++++ Extracted records ++++

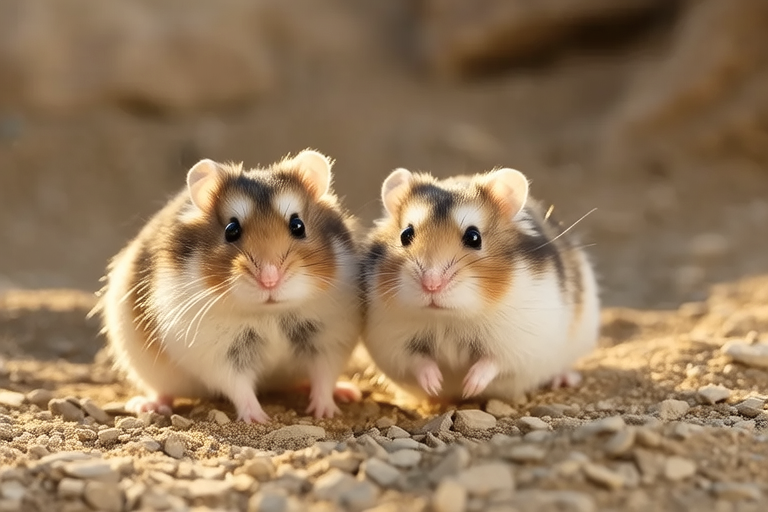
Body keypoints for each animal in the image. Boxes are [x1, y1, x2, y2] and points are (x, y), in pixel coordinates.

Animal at [96, 150, 363, 422]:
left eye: (298, 226)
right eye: (231, 230)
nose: (269, 279)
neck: (270, 314)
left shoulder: (329, 340)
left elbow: (324, 376)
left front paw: (326, 413)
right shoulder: (218, 355)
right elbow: (239, 386)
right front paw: (258, 419)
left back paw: (347, 392)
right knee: (163, 392)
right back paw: (147, 405)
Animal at [360, 167, 600, 402]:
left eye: (474, 237)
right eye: (406, 234)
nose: (432, 284)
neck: (448, 318)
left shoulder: (518, 344)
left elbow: (492, 362)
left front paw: (469, 388)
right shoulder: (394, 345)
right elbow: (418, 362)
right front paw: (435, 386)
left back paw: (564, 379)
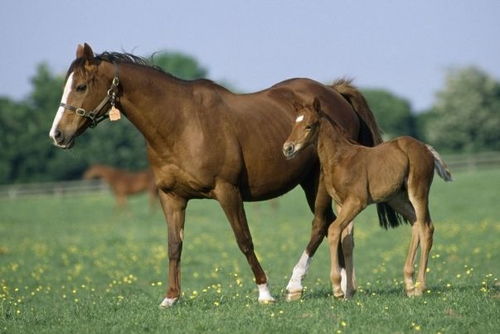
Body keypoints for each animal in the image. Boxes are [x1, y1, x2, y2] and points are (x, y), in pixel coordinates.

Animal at [48, 43, 390, 306]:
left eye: (80, 86)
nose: (58, 135)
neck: (182, 123)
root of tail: (333, 92)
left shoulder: (227, 191)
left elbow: (244, 240)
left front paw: (265, 293)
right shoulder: (171, 197)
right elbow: (174, 246)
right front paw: (170, 298)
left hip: (316, 182)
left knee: (321, 225)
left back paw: (296, 285)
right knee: (337, 226)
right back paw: (343, 285)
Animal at [282, 98, 454, 298]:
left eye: (308, 126)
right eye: (294, 124)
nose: (287, 148)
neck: (340, 158)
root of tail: (425, 147)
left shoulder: (356, 202)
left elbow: (333, 230)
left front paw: (337, 289)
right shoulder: (341, 204)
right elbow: (347, 241)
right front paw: (349, 292)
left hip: (418, 191)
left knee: (426, 228)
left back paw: (420, 287)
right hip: (397, 199)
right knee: (416, 223)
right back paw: (409, 285)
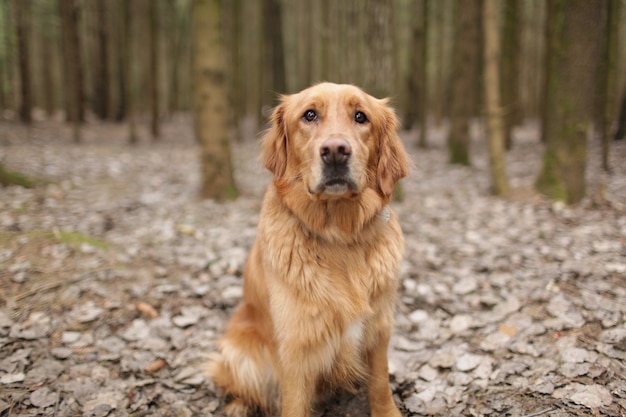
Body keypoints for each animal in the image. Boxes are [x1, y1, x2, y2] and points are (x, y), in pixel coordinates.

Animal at [206, 82, 410, 416]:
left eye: (361, 116)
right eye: (309, 115)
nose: (336, 151)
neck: (338, 236)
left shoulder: (379, 329)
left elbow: (380, 384)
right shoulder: (297, 347)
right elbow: (294, 404)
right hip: (241, 351)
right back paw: (238, 406)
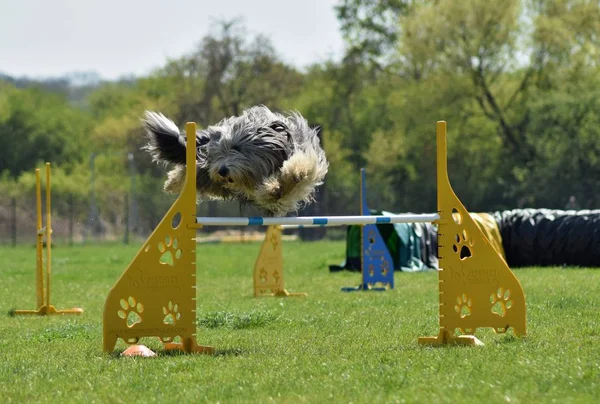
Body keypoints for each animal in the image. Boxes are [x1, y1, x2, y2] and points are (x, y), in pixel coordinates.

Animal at [142, 105, 328, 216]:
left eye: (237, 148)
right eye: (217, 153)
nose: (222, 171)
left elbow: (300, 173)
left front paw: (296, 173)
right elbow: (267, 194)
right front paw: (272, 188)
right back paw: (172, 184)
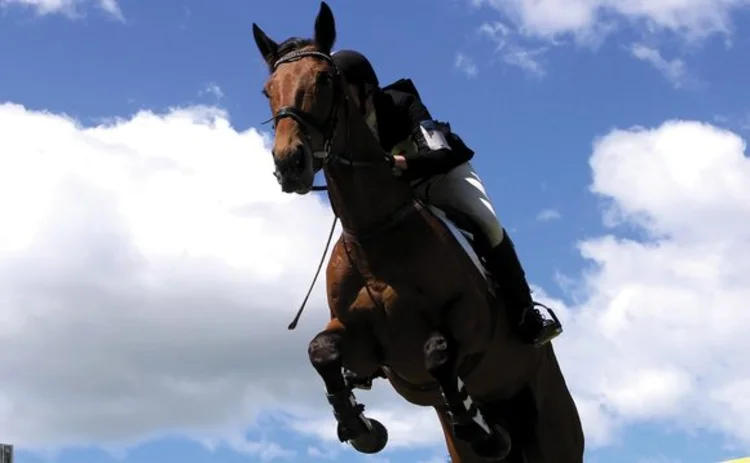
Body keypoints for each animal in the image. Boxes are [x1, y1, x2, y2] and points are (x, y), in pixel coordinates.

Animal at [251, 3, 585, 461]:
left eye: (324, 79)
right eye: (269, 90)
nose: (290, 164)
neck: (374, 232)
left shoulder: (471, 321)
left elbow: (439, 354)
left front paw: (480, 427)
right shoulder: (362, 341)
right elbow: (322, 351)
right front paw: (361, 428)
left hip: (554, 427)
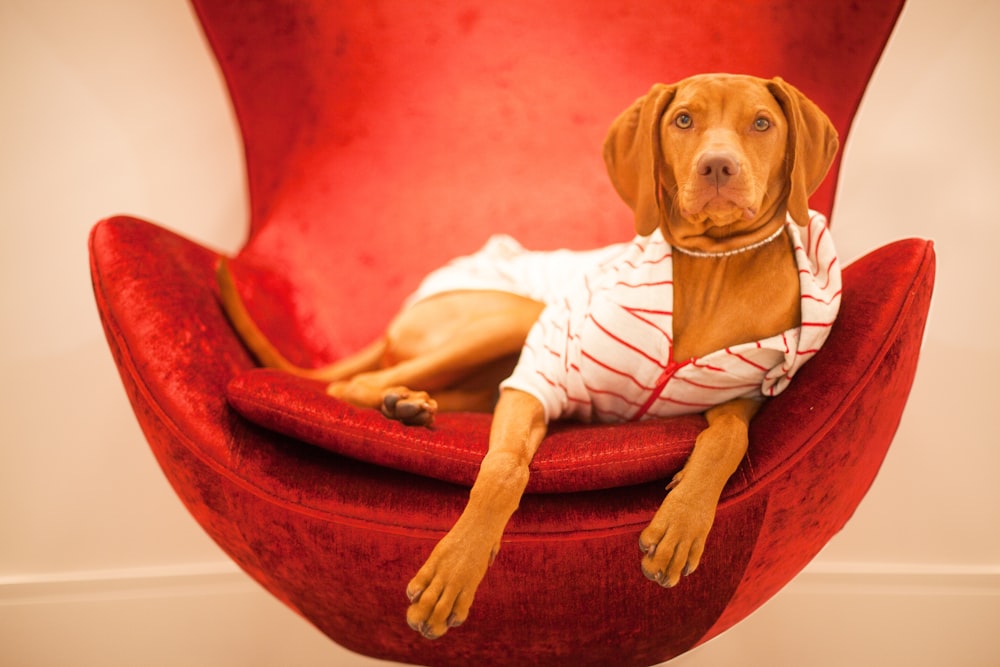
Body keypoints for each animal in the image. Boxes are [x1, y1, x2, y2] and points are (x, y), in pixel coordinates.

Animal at [217, 73, 836, 640]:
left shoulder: (744, 391)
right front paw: (455, 569)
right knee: (354, 385)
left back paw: (410, 406)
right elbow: (503, 467)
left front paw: (682, 522)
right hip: (513, 317)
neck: (713, 269)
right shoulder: (538, 376)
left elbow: (730, 438)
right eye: (684, 120)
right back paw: (399, 401)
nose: (717, 168)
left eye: (762, 123)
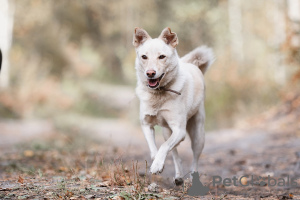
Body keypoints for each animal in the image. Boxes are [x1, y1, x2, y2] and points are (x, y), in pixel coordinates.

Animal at [133, 27, 213, 185]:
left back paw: (192, 177)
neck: (158, 94)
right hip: (166, 132)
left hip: (198, 135)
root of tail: (193, 64)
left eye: (161, 57)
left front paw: (157, 165)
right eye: (144, 57)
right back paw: (178, 176)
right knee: (175, 153)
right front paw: (157, 162)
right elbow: (154, 148)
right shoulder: (146, 125)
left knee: (194, 157)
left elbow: (164, 147)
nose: (150, 73)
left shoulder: (179, 130)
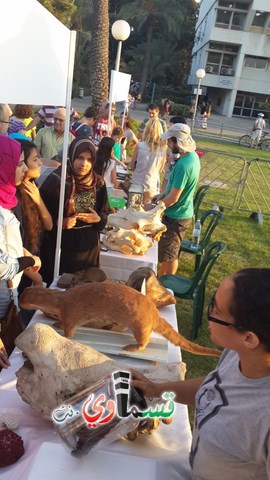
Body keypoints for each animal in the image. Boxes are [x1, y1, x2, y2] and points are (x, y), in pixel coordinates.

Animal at [20, 282, 220, 356]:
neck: (60, 300)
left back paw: (131, 347)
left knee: (144, 342)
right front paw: (55, 322)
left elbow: (69, 332)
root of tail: (153, 312)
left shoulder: (71, 315)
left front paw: (61, 333)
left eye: (21, 300)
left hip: (140, 325)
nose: (19, 302)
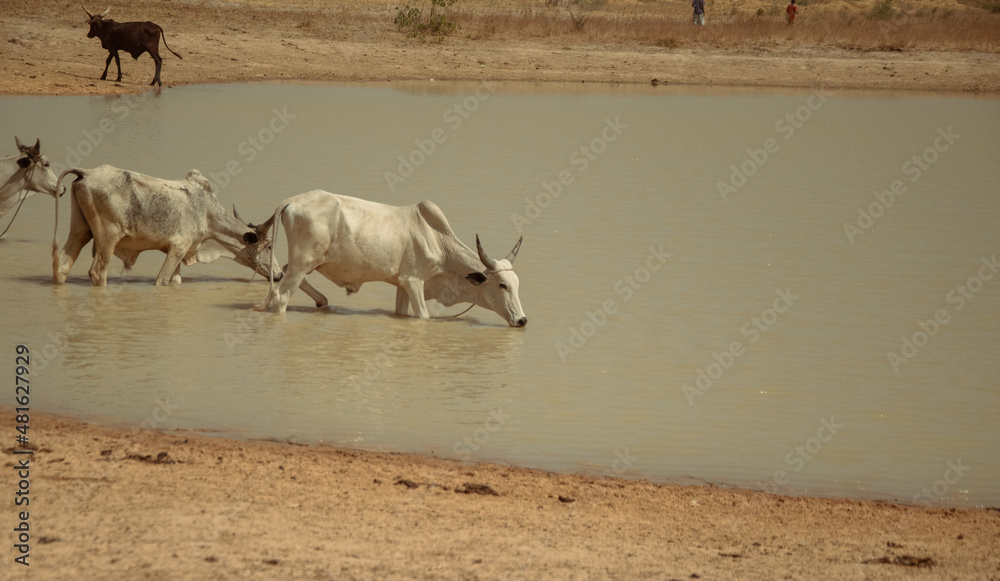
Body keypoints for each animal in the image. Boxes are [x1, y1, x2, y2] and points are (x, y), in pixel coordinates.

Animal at [52, 165, 280, 287]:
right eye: (269, 246)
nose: (278, 275)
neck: (208, 214)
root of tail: (87, 172)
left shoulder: (177, 251)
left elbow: (174, 281)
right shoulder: (178, 248)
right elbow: (161, 281)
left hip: (80, 231)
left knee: (62, 265)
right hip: (108, 239)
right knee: (98, 273)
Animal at [255, 190, 528, 328]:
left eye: (517, 285)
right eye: (502, 285)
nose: (522, 320)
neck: (439, 243)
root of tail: (292, 201)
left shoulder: (402, 286)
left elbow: (401, 313)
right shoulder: (414, 282)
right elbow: (423, 317)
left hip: (307, 264)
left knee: (285, 272)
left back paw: (322, 301)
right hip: (303, 263)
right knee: (280, 295)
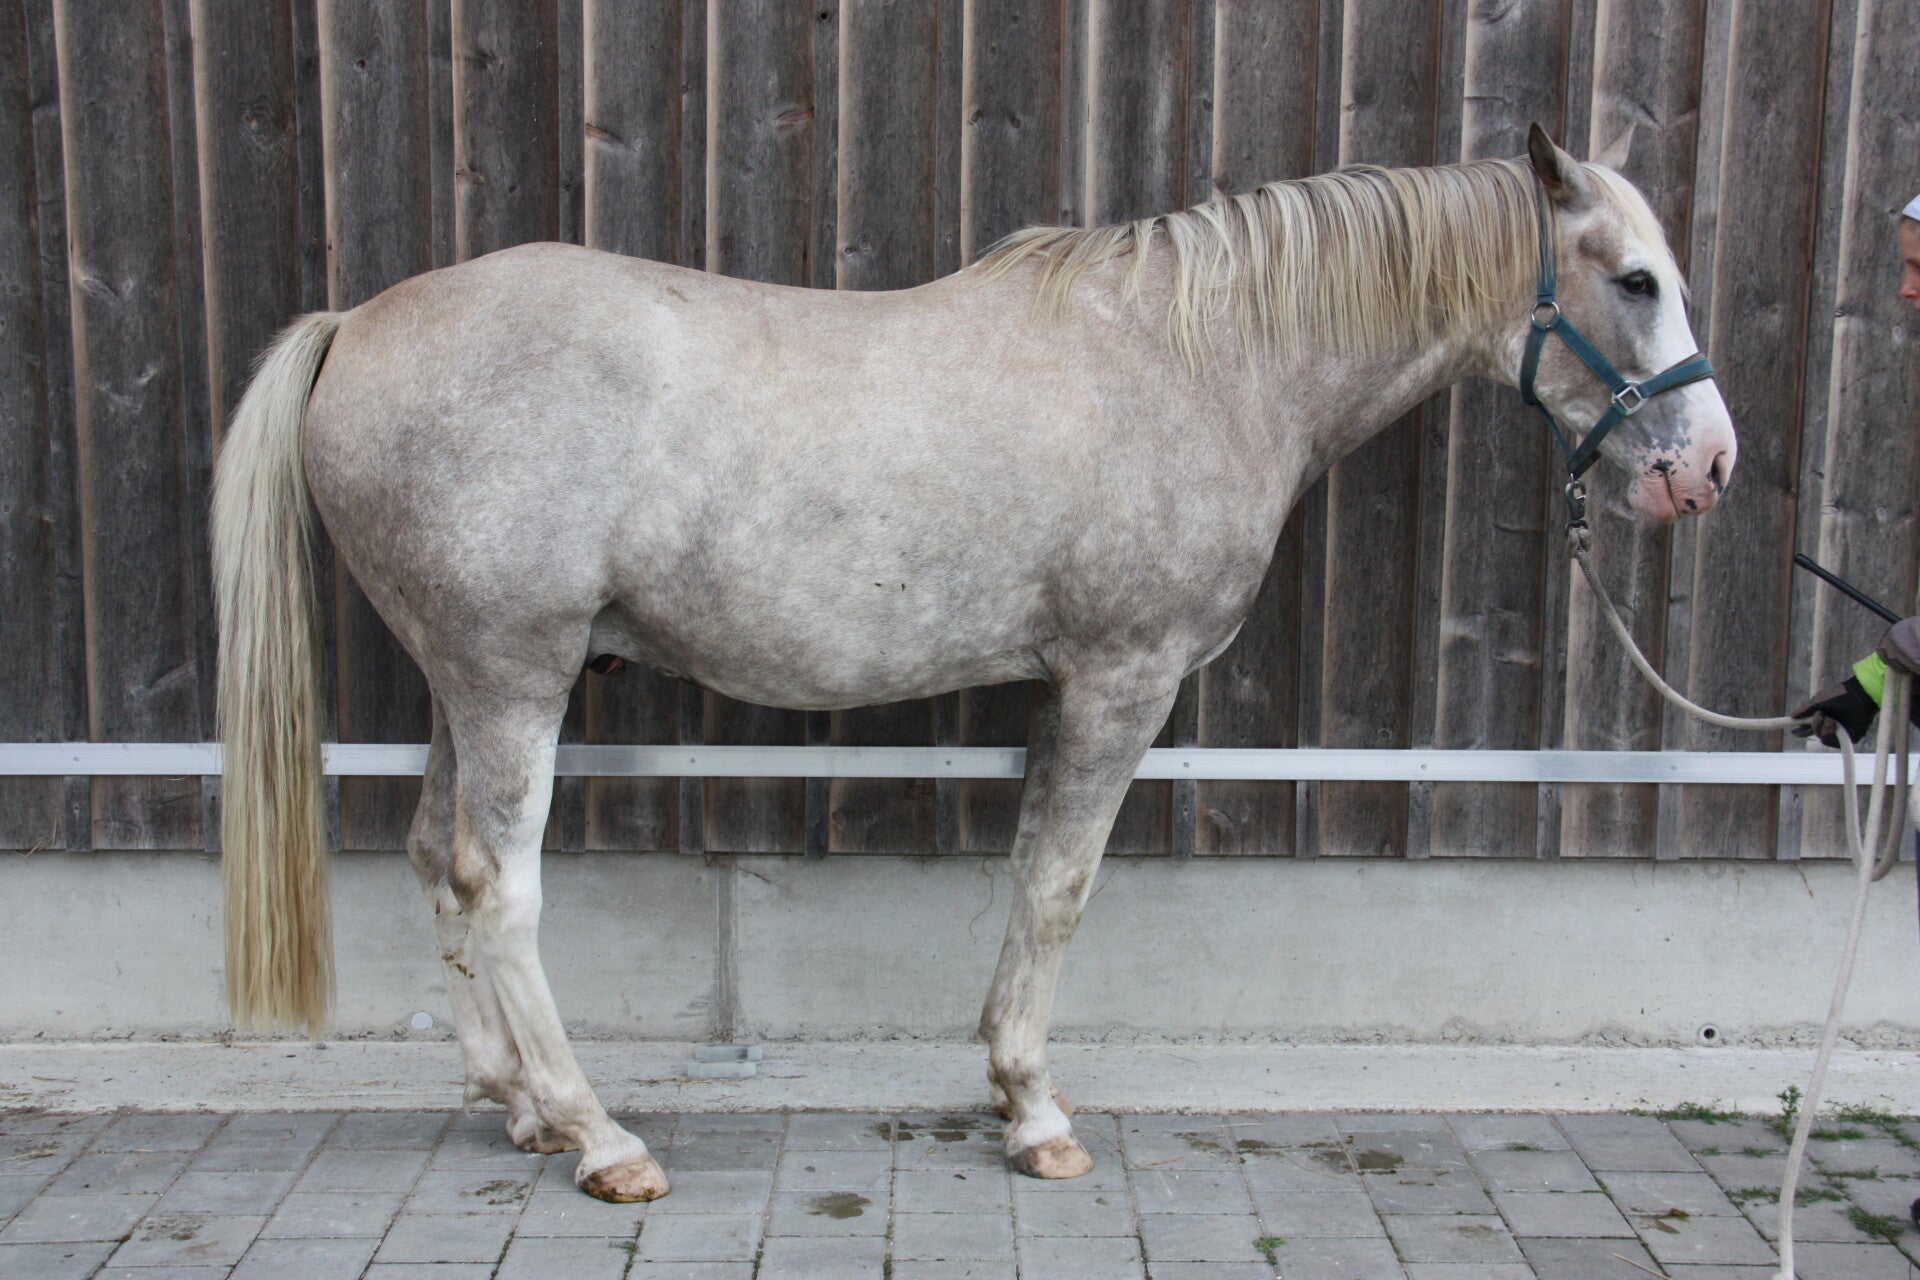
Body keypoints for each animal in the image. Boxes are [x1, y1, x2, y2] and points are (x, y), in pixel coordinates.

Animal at [211, 126, 1736, 1202]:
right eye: (1636, 278)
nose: (1706, 467)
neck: (1199, 360)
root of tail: (357, 325)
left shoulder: (1068, 687)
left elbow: (1023, 874)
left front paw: (1009, 1088)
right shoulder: (1122, 676)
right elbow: (1058, 889)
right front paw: (1037, 1112)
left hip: (463, 686)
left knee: (438, 865)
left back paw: (521, 1105)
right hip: (513, 679)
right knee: (502, 889)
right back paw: (601, 1136)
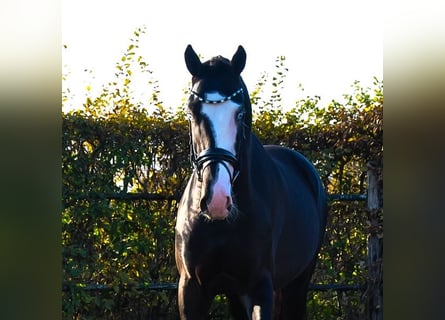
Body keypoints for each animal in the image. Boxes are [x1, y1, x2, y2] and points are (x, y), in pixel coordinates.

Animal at [174, 45, 326, 320]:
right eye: (191, 112)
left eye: (240, 113)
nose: (217, 200)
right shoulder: (191, 289)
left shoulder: (259, 288)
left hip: (298, 283)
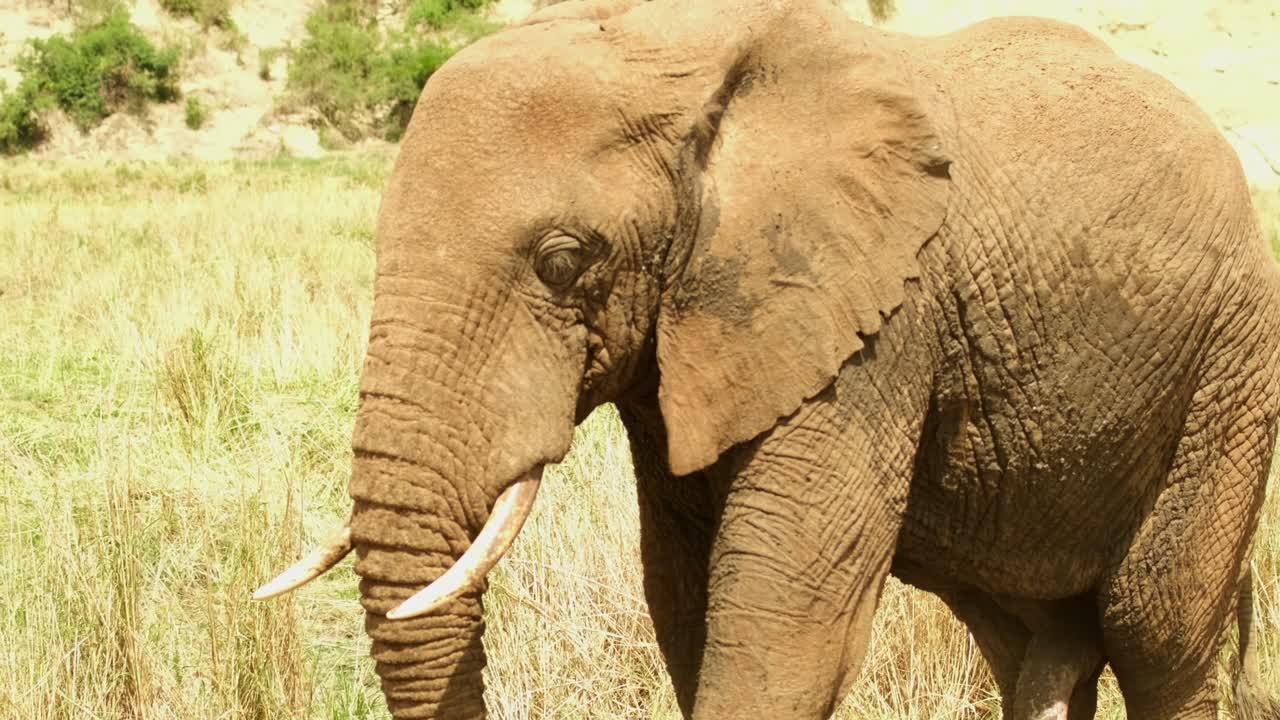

++++

• [How to complete this task]
Restate word for word the lines running from the one with "right eye: (191, 112)" to the end of the entries; pictures are to be left out.

• [Result below]
right eye: (191, 112)
left eye: (240, 113)
nose: (217, 200)
right shoulder: (191, 289)
left shoulder: (259, 288)
left hip: (298, 283)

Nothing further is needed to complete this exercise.